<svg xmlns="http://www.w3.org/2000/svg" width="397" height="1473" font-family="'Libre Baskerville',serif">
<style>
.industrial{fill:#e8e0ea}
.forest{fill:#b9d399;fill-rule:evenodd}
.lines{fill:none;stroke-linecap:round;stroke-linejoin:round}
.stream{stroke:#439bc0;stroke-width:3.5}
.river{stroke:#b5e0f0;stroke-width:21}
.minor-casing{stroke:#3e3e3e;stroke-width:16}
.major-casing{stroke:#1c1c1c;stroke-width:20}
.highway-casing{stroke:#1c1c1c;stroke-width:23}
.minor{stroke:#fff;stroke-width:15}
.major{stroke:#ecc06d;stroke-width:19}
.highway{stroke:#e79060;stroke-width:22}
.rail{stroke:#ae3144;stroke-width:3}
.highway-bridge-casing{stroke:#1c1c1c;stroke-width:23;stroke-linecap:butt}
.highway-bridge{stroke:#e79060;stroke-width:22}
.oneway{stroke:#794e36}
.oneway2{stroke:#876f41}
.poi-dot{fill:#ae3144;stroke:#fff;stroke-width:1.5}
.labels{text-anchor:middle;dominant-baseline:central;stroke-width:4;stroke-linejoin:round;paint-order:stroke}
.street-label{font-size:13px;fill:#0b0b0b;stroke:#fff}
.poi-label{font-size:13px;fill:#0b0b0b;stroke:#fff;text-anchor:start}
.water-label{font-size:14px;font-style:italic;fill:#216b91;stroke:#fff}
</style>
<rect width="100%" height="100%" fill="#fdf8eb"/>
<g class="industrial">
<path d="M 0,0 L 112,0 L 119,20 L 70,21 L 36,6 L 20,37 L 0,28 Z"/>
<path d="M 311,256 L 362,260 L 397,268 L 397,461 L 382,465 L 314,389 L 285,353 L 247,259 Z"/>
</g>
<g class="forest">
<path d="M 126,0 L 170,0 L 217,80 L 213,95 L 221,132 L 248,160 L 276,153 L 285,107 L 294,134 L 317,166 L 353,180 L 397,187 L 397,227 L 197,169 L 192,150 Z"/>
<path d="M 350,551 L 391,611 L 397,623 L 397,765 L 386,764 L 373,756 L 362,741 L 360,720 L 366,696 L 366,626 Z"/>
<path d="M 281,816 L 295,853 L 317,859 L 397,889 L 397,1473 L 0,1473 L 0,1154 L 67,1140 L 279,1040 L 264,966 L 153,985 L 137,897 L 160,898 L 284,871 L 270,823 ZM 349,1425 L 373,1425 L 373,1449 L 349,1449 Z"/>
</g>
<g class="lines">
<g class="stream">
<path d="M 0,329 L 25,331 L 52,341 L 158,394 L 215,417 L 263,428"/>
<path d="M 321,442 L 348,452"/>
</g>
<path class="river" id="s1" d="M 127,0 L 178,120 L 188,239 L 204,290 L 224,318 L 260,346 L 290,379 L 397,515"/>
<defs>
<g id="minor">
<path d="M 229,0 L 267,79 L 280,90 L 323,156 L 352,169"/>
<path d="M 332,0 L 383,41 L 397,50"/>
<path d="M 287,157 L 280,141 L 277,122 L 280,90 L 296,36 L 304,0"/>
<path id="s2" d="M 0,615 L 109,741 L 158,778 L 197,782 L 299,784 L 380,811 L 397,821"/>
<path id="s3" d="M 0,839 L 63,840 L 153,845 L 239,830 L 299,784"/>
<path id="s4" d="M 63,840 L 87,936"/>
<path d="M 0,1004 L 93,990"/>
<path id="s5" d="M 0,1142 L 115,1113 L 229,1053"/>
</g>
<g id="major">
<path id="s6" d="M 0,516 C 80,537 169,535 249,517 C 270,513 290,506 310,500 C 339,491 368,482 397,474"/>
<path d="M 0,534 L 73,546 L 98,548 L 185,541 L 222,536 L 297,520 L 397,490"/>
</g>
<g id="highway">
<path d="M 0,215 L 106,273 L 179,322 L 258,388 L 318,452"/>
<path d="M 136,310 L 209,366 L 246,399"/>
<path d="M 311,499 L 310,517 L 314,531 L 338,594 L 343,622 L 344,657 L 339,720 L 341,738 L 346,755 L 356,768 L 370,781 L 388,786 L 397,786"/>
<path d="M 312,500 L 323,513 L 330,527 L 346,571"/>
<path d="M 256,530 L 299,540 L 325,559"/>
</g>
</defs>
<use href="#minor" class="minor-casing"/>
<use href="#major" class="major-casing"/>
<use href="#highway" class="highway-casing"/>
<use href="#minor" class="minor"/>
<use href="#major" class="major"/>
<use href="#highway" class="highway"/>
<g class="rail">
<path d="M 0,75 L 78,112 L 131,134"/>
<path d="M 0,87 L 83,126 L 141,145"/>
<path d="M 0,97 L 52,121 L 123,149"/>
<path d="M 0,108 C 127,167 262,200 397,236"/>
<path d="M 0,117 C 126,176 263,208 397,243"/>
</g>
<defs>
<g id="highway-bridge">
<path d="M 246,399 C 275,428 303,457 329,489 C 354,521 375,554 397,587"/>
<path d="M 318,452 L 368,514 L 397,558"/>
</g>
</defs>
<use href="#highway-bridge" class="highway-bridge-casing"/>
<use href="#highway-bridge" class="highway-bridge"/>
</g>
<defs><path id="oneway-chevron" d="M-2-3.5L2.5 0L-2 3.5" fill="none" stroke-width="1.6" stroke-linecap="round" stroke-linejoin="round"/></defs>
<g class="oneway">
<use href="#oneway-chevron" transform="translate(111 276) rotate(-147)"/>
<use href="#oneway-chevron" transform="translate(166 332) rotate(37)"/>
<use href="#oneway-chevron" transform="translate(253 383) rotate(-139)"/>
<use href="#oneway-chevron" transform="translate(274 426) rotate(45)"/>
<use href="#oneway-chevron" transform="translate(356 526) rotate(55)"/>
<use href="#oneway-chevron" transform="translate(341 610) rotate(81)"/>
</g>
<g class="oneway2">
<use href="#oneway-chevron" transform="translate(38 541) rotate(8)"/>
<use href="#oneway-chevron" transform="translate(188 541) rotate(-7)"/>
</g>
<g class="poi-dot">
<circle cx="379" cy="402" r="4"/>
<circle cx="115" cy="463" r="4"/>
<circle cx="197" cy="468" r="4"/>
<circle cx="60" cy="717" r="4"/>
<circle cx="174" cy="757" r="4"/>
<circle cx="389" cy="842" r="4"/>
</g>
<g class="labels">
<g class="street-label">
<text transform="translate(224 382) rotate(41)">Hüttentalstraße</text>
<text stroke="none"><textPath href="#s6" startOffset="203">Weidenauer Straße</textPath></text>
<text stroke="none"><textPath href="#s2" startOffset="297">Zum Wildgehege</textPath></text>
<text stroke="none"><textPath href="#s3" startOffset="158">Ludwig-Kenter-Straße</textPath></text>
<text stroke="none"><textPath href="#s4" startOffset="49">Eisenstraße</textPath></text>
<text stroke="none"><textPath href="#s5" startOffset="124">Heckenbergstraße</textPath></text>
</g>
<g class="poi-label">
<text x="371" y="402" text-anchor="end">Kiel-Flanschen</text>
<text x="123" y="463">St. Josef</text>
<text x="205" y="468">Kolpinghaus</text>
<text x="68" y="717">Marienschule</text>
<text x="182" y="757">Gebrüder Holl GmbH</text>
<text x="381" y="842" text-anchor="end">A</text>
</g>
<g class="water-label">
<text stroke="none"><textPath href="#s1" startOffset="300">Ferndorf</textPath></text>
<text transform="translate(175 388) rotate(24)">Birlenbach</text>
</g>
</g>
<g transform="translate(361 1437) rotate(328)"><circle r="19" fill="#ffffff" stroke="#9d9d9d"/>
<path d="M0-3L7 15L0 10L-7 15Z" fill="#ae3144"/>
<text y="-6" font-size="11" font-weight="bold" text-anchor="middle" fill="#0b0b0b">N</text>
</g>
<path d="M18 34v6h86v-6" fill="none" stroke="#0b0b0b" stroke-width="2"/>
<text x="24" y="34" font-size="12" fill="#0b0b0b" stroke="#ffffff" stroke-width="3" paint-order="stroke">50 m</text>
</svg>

What the task asks: Your answer should be one number: how many lines of the records hold "height".

Output for this exercise: 2